> [ABOUT THIS TASK]:
Pictures are to be omitted; everything else in the data must be transcribed exactly.

> [RECORDED DATA]:
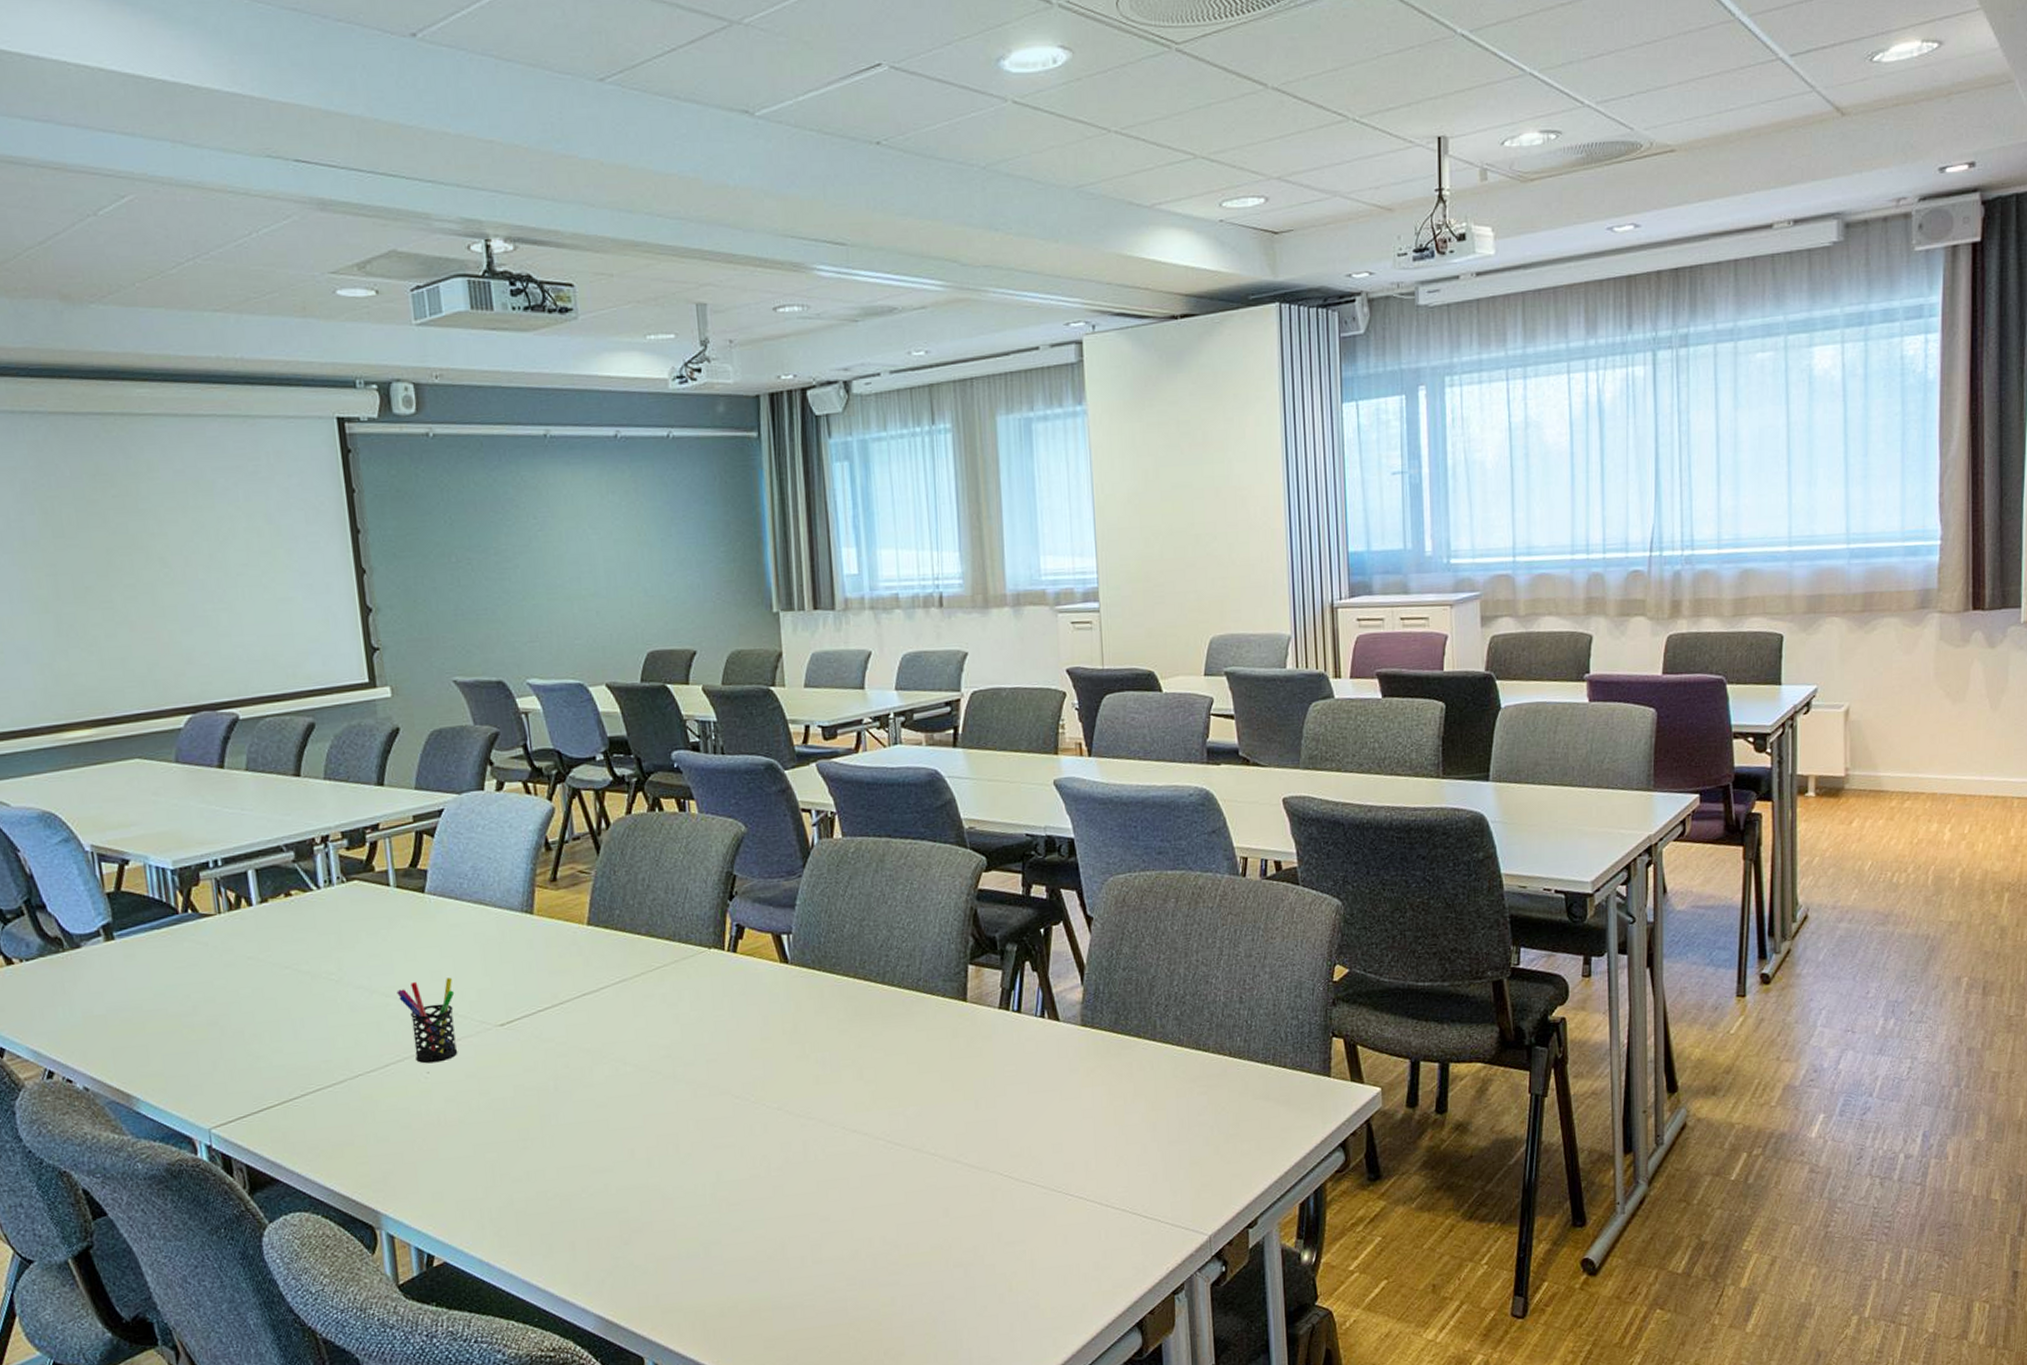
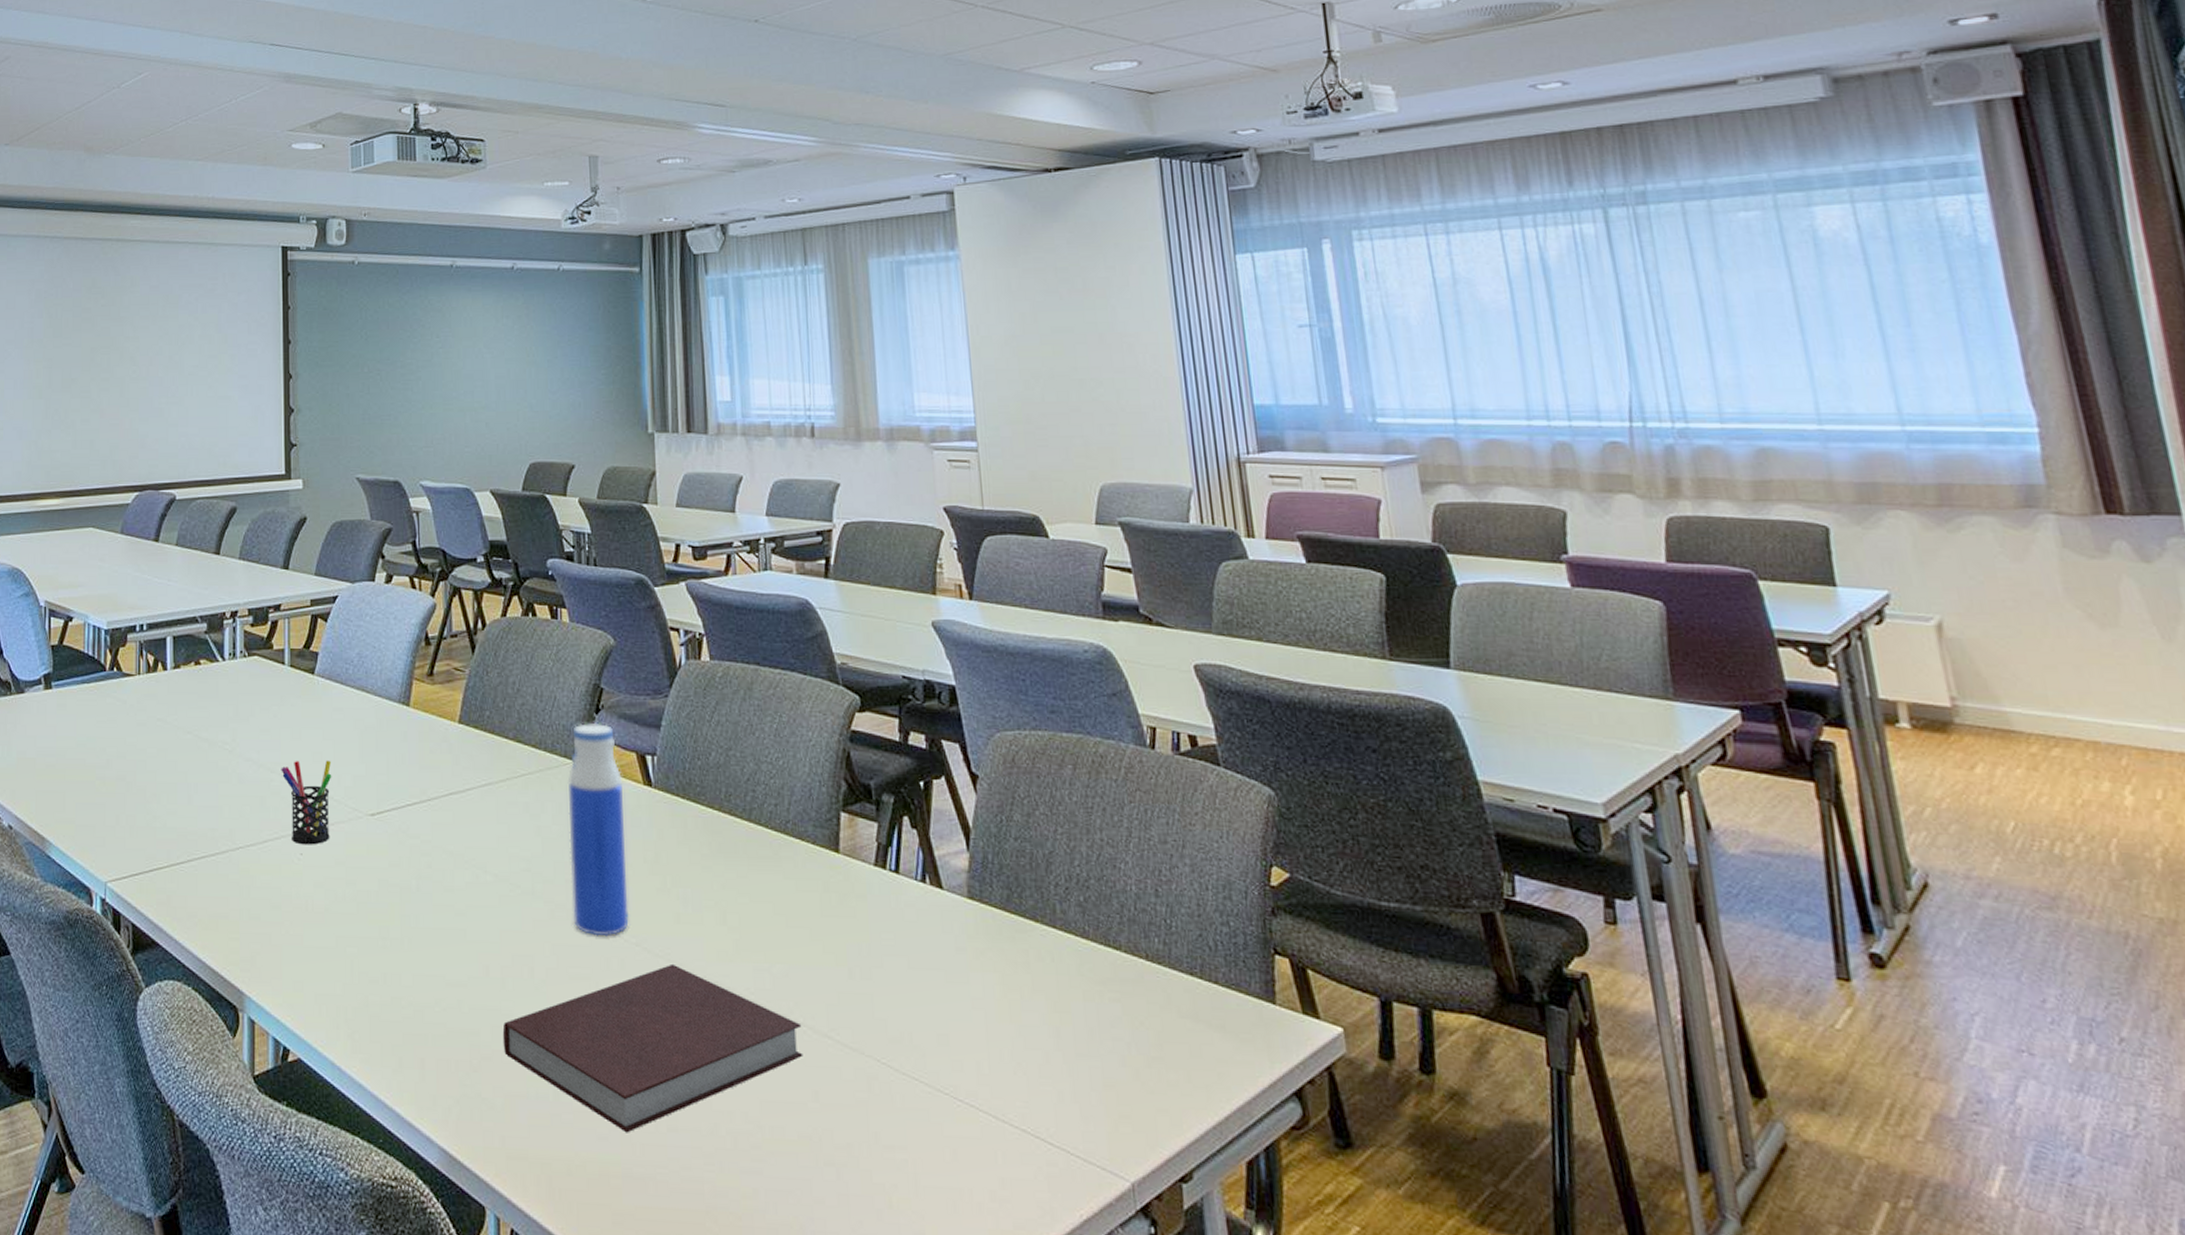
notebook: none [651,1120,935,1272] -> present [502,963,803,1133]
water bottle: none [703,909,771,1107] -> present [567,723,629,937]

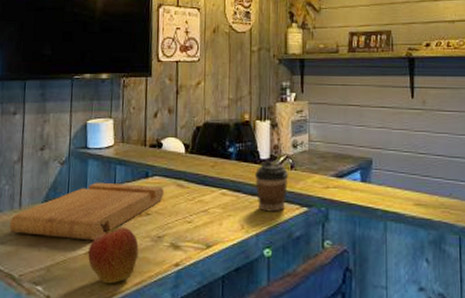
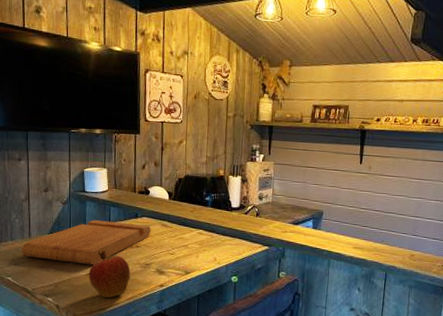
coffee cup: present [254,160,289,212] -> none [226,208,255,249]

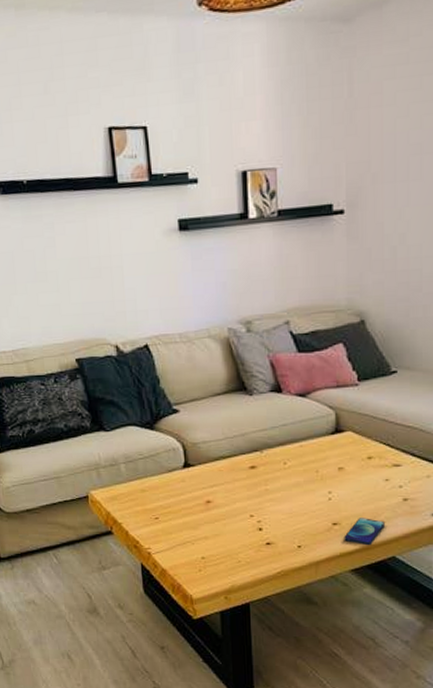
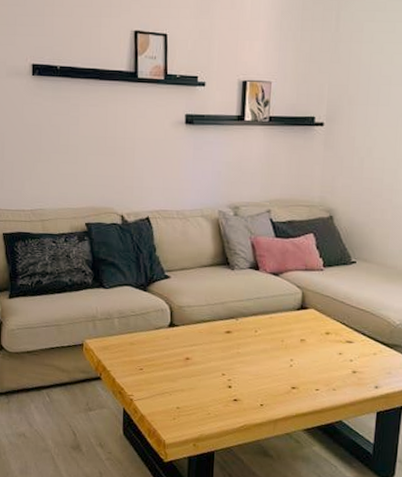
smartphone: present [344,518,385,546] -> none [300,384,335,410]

> [PROBLEM SOLUTION]:
notebook: none [651,1120,935,1272] -> present [502,963,803,1133]
water bottle: none [703,909,771,1107] -> present [567,723,629,937]

coffee cup: present [254,160,289,212] -> none [226,208,255,249]

smartphone: present [344,518,385,546] -> none [300,384,335,410]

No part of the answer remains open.